Kesepakatan Bernilai Fantastis
Paramount berhasil mengalahkan dua pesaing berat, yaitu Focus Features dan Sony, yang juga dilaporkan bersaing ketat untuk mendapatkan hak distribusi Amerika Utara. Nilai transaksi yang disepakati mencapai 36 juta dollar AS, atau setara dengan Rp 585 miliar. Angka ini menjadikannya salah satu kesepakatan terbesar yang lahir dari pasar film Cannes tahun ini.
Proyek Adaptasi Bergengsi
"The Midnight Library" adalah novel yang menceritakan tentang seorang wanita yang menemukan perpustakaan ajaib yang memungkinkannya untuk mencoba berbagai versi kehidupan yang berbeda. Buku ini telah menjadi fenomena global dan diterjemahkan ke dalam puluhan bahasa. Dengan akuisisi ini, Paramount menunjukkan komitmennya untuk menghadirkan cerita-cerita berkualitas tinggi ke layar lebar.
- Paramount mengamankan hak distribusi Amerika Utara dan internasional.

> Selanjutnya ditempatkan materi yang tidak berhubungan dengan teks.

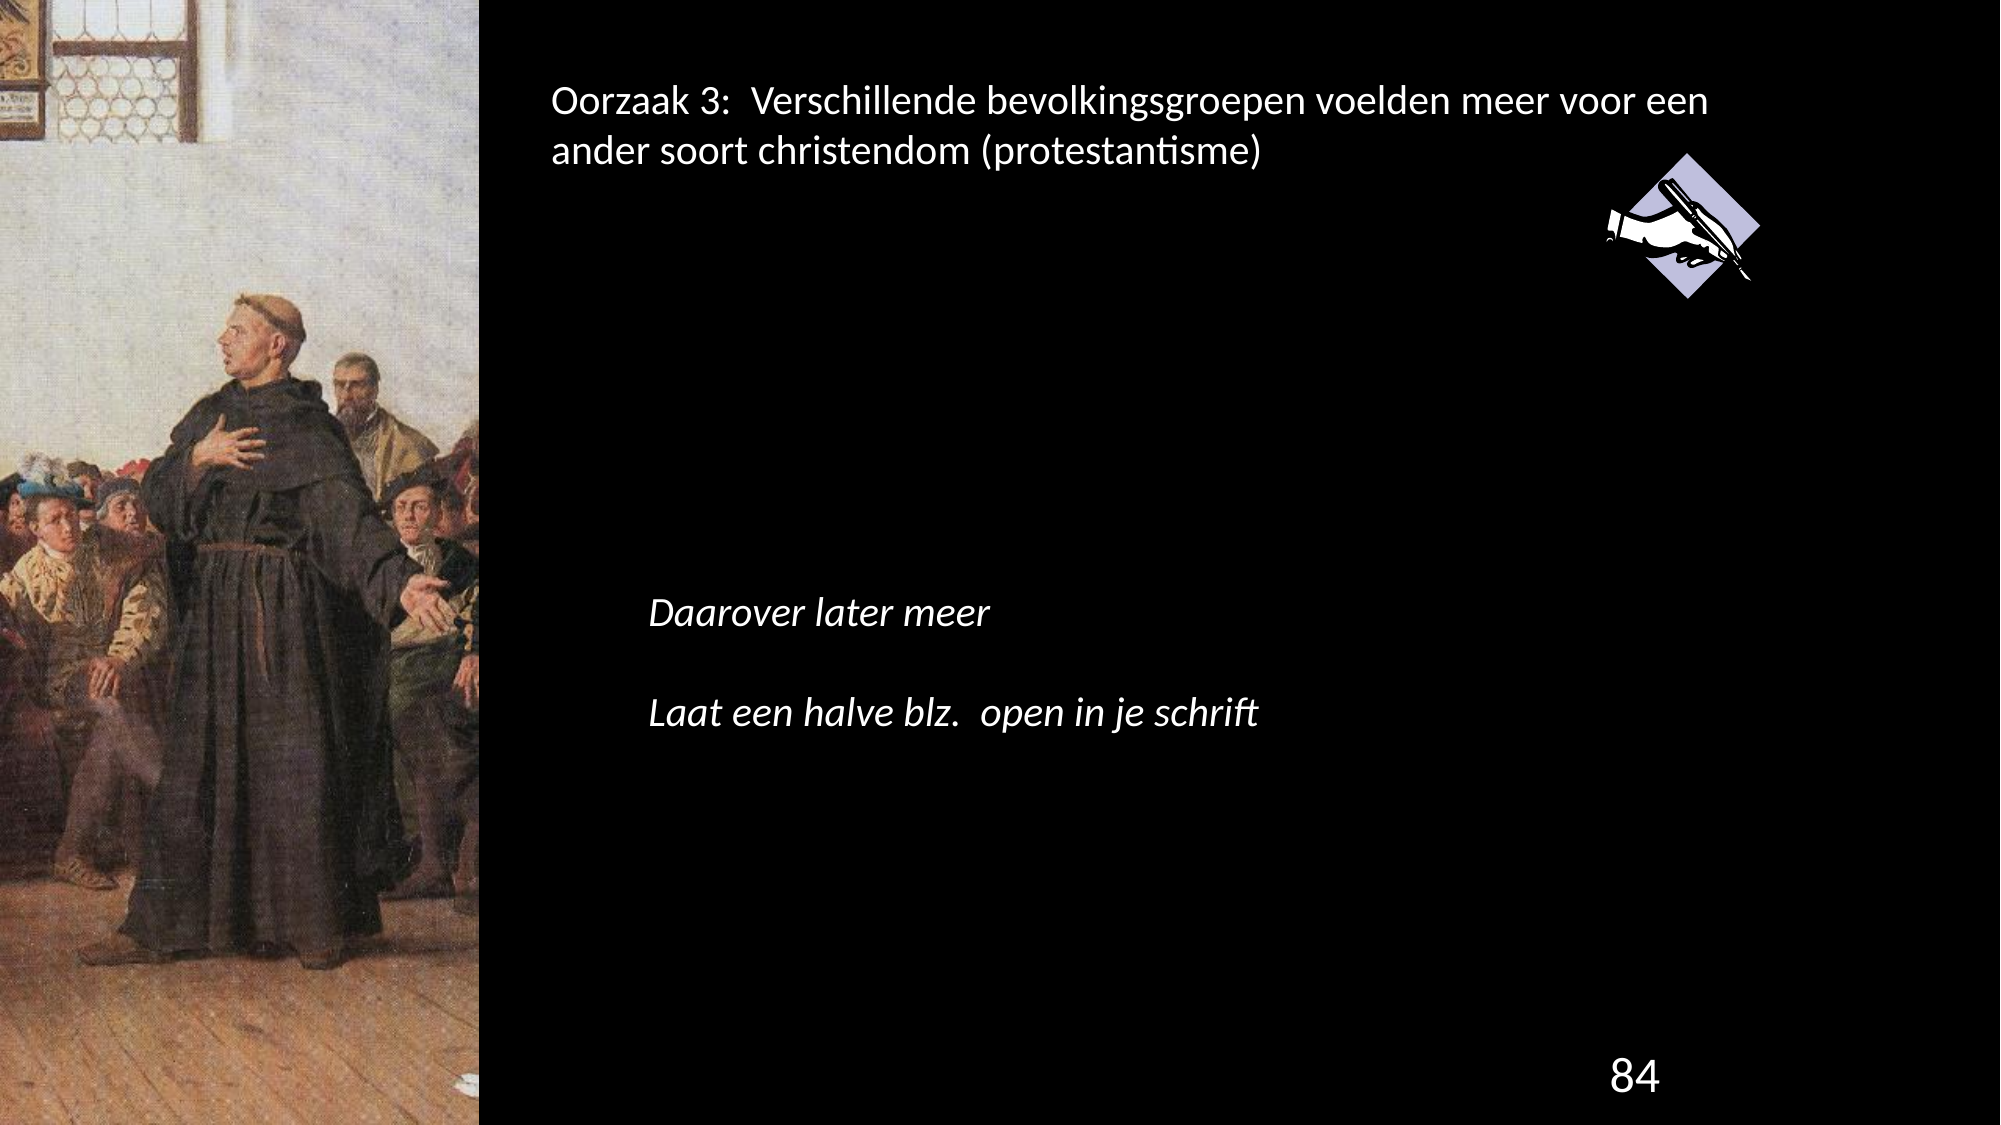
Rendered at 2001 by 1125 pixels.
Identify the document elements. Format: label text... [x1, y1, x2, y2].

- Focus Features dan Sony juga bersaing dalam perang penawaran ini.
- Nilai transaksi mencapai 36 juta dollar AS atau Rp 585 miliar.
Kesepakatan ini menjadi sorotan utama di Cannes, menegaskan daya tarik proyek adaptasi sastra di industri film global. Para penggemar novel kini menantikan bagaimana Paramount akan menghidupkan kisah inspiratif ini di layar lebar.